We've also talked about the idea of "open services". Think "open-source" where
the source code is free, "open hardware" where the blueprints are free, so
this would be services where both the code and the data are free. You could
fork the whole service including data kinda like a blockchain but without
having to have the overhead of a decentralized service. You don't need Codius
for that but open-services seem to mash more nicely with the anyone-can-pay
mentality of Codius than just running on someone's AWS account.

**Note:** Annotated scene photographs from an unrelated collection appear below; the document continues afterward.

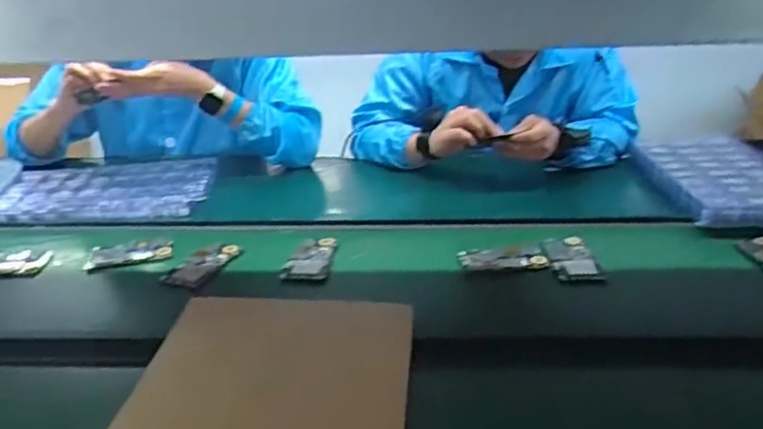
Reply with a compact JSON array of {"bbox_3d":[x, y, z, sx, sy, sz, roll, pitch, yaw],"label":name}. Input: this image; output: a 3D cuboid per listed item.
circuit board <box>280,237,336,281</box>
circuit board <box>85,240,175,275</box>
[{"bbox_3d":[-0.110,0.065,0.943,0.069,0.007,0.122,0,26,3],"label":"circuit board"},{"bbox_3d":[-0.391,0.062,0.981,0.124,0.006,0.064,-7,32,-8],"label":"circuit board"}]

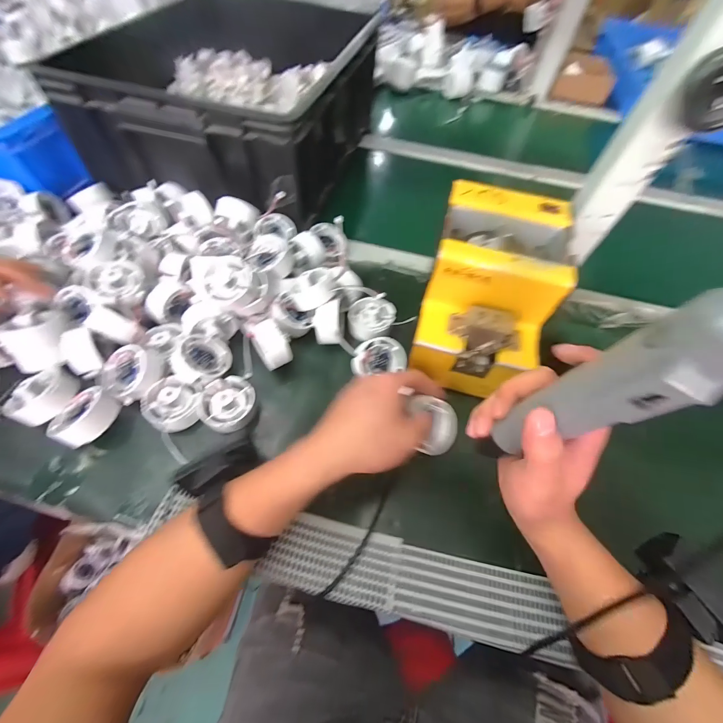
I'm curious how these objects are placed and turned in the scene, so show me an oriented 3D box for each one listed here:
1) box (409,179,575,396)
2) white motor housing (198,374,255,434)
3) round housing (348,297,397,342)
[{"bbox_3d":[0.132,-0.068,0.358,0.125,0.127,0.187,15,59,4],"label":"box"},{"bbox_3d":[-0.144,0.043,0.353,0.055,0.032,0.059,2,59,-3],"label":"white motor housing"},{"bbox_3d":[0.013,-0.055,0.421,0.057,0.035,0.055,12,59,2],"label":"round housing"}]

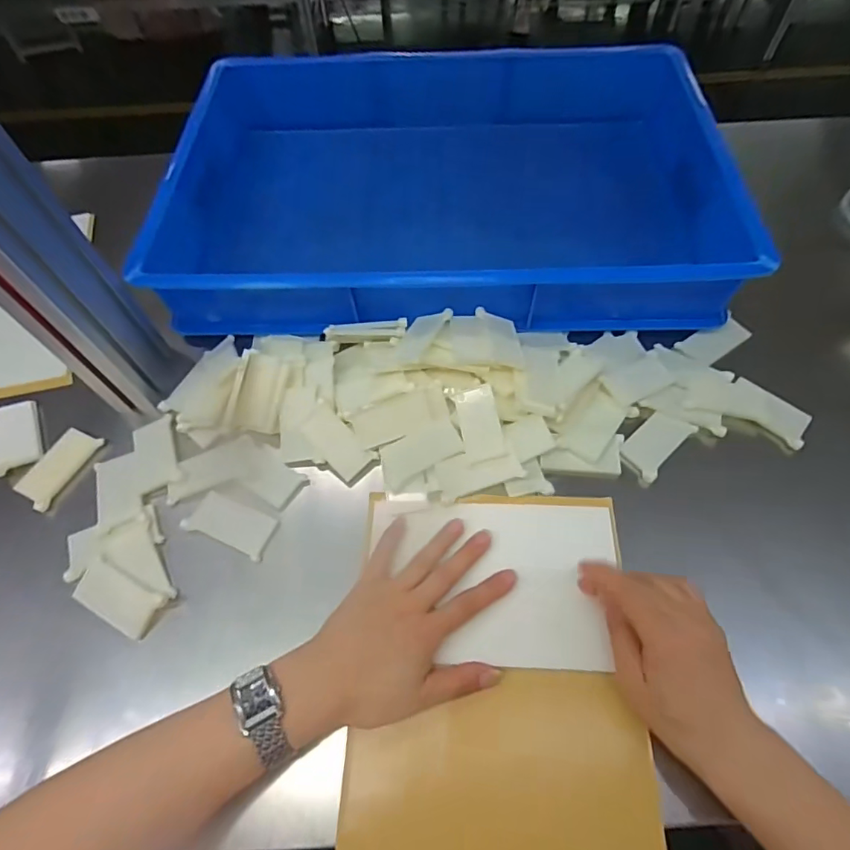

Another use case is if somebody wants to create a decentralized application,
today they have to run around recruiting hosts. I used to work at Ripple and
we'd run around and ask people to please run validators. It required a whole
team and a lot of Powerpoint to get to a decent number. Many other projects
like BigchainDB went through a similar process. Codius basically makes this a
one click affair, you just upload to whatever hosts you want, publish the
source code and anyone can verify that the hosts claim to be running the code
you say you uploaded. So people have to trust a majority of the hosts (which
all distributed consensus systems provably require) but not you as the
uploader.

Another idea we had was beneficial digital organisms. We already have
"viruses", i.e. programs that replicate without permission. But Codius
provides a platform where programs can run by paying without having to steal
computing resources. So you could imagine programs that earn money and then
pay to run longer or on more hosts.

> 2\. Long term vision for different paths along which you might see this
> evolve?

I just started a company called Coil which is building tech so websites can
make money. I think this could come together with Codius to make websites that
earn money from users visiting them and then pay for their own hosting. Those
websites could in principle survive their creators by centuries. I think
that's pretty cool.

Obviously, all of these ideas have been talked about by others long before
Codius but my pitch for Codius would be that it's a nice and pragmatic, web-y
way to do it vs the clunky, blockchain-based approach.